A new aerodynamic phenomenon and its effects on the design of ultra-high cylindrical towers

The dissertation addresses the design of ultra-high towers under the wind action and has a special application for Solar Updraft Power Plants. They are a highly sustainable natural resource for electric power generation, based on a combined sun-wind energy solution. The object of the investigation is a 1-km tall solar tower, made of reinforced concrete and stiffened along the height by stiffening rings. They are usually introduced in the design of solar towers in order to reduce the structural vulnerability to the wind action by enhancing a beam-like behaviour. However, the wind tunnel tests performed within this research showed that the presence of rings along the height of the tower modifies the aerodynamics of the flow around the circular cylinder and creates a bi-stable and asymmetric load condition, even at moderately high Reynolds numbers. This phenomenon is new and unknown. Similar effects were observed in the critical range of Re number and around two side-by-side cylinders, but the conditions of occurrence and the physical reasons are profoundly different.

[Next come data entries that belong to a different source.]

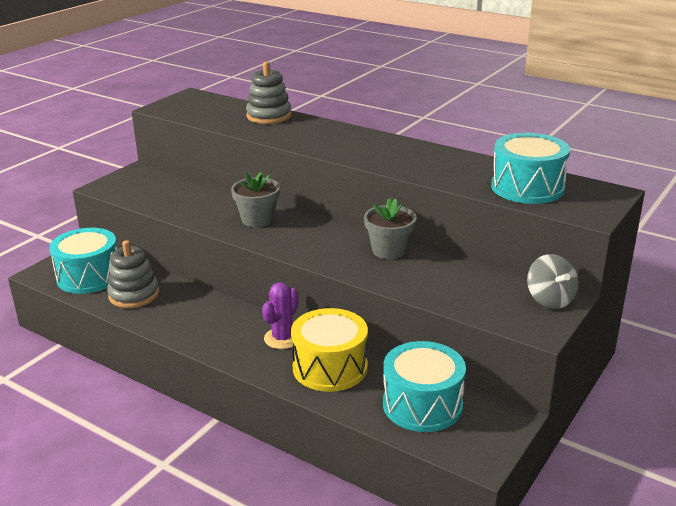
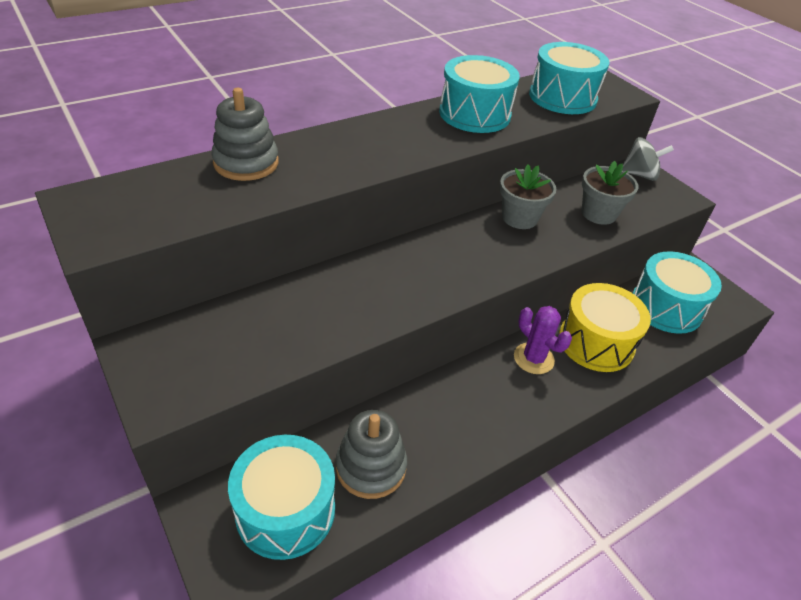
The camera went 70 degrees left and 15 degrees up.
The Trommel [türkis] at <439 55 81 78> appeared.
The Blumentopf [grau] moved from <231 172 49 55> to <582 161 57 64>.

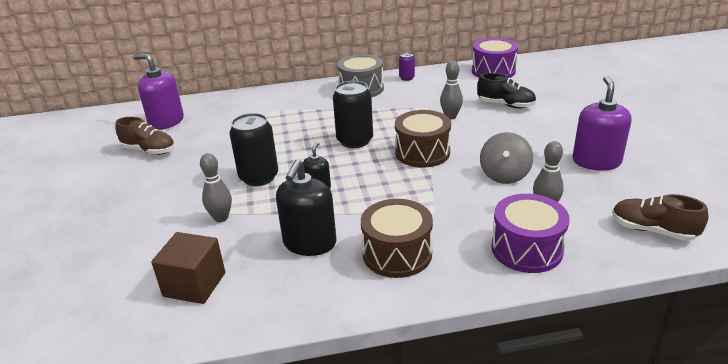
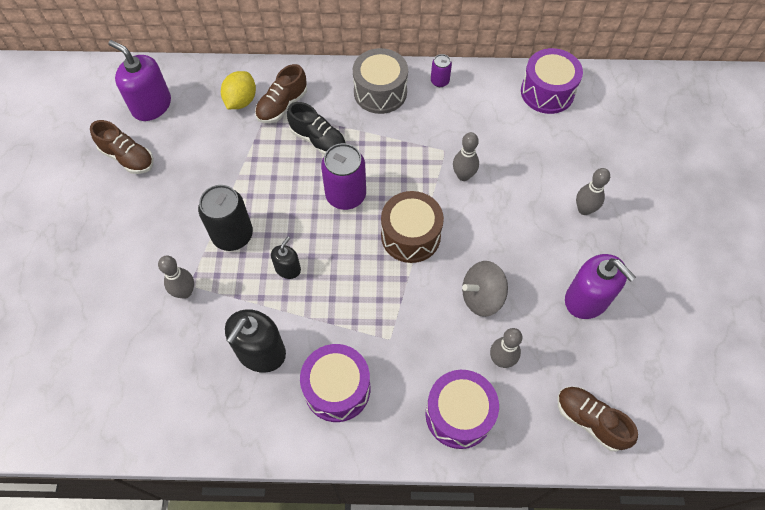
The camera went 10 degrees right and 30 degrees up.
The Kubus [braun] at <151 232 74 72> disappeared.
The Zitrone [gelb] at <221 71 35 38> appeared.
The Schuh [braun] at <255 64 52 59> appeared.
The Bowlingkegel [grau] at <576 168 34 47> appeared.
The Schuh [schwarz] moved from <477 73 59 35> to <287 102 59 53>.
The Dose [schwarz] at <333 81 40 67> became the Dose [lila] at <321 143 45 67>.
The Trommel [braun] at <361 199 72 79> became the Trommel [lila] at <300 344 70 78>.
The Kreisel [grau] at <480 132 53 52> turned 45 degrees clockwise.
The Seifenspender [lila] at <573 76 59 95> turned 120 degrees clockwise.

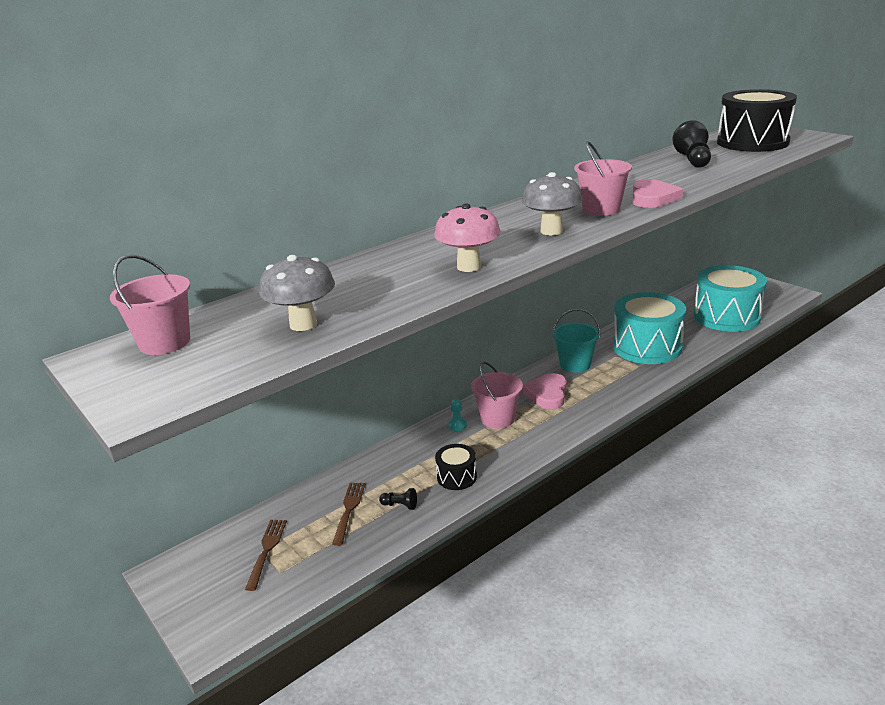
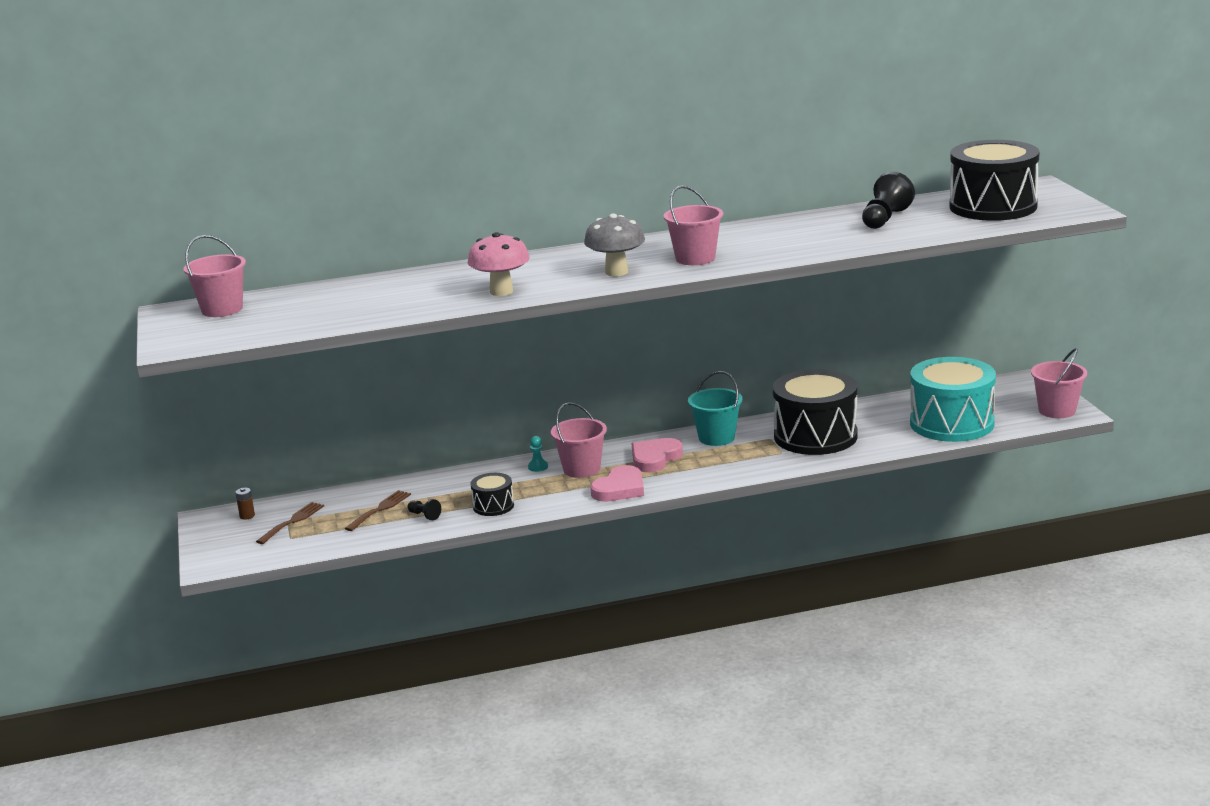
The camera went 25 degrees right and 5 degrees down.
The Pilz [grau] at <259 255 76 76> disappeared.
The Batterie [braun] at <235 488 20 31> appeared.
The Eimer [rosa] at <1031 348 56 70> appeared.
The Herz [rosa] moved from <633 179 50 29> to <590 465 54 37>.
The Trommel [türkis] at <613 292 73 72> became the Trommel [schwarz] at <773 369 85 86>.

The discovery of the existence of such a bistable and asymmetric load condition induced by rings along the height of a finite length circular cylinder, its interpretation, as well as the cross-checked experimental evidence in different wind-tunnels confirmed also by numerical simulations, are the original contributions of this work. Then, the effect is quantified on the structural response. The bistable asymmetric load on the structure did not result to be a prohibitive load condition for solar towers and the magnitude of the effect depends on the number and on the size of the rings. Mitigation strategies are then proposed in the work. Furthermore, the dissertation evaluates the shell response to the stochastic wind loading process and provides to the designer a general unified simple tool to define design wind loads for quasi-static calculations of ultra-high towers in any atmospheric boundary layer flow.